Every entry should be duplicated verbatim, and no picture may appear in the copy.
++++ Provided data ++++
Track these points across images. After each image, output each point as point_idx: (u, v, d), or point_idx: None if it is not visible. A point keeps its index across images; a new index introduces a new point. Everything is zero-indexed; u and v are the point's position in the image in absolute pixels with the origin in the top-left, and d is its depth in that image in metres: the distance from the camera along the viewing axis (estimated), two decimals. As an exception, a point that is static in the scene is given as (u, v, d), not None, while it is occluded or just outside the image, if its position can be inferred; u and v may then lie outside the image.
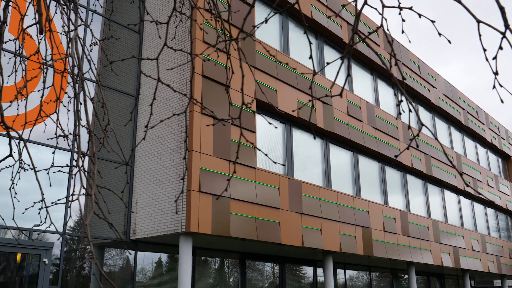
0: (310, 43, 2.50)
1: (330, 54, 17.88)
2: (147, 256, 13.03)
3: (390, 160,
++++
■ Answer space ■
Track these points across images. After each image, output each point as point_idx: (u, v, d), or point_idx: None if it is not visible. A point keeps its index across images; a new index introduces a new point. Everything is zero-indexed; u and v are the point's position in the image in absolute pixels with the origin in the top-left, and d is its depth in that image in metres: the distance from the camera along the viewing axis (estimated), two decimals. As an exception, a point that is static in the scene is given as (u, v, d), not None, while it is occluded or just outside the image, if its position can be inferred; u and v may then lie outside the image.
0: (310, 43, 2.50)
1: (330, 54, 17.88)
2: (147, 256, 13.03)
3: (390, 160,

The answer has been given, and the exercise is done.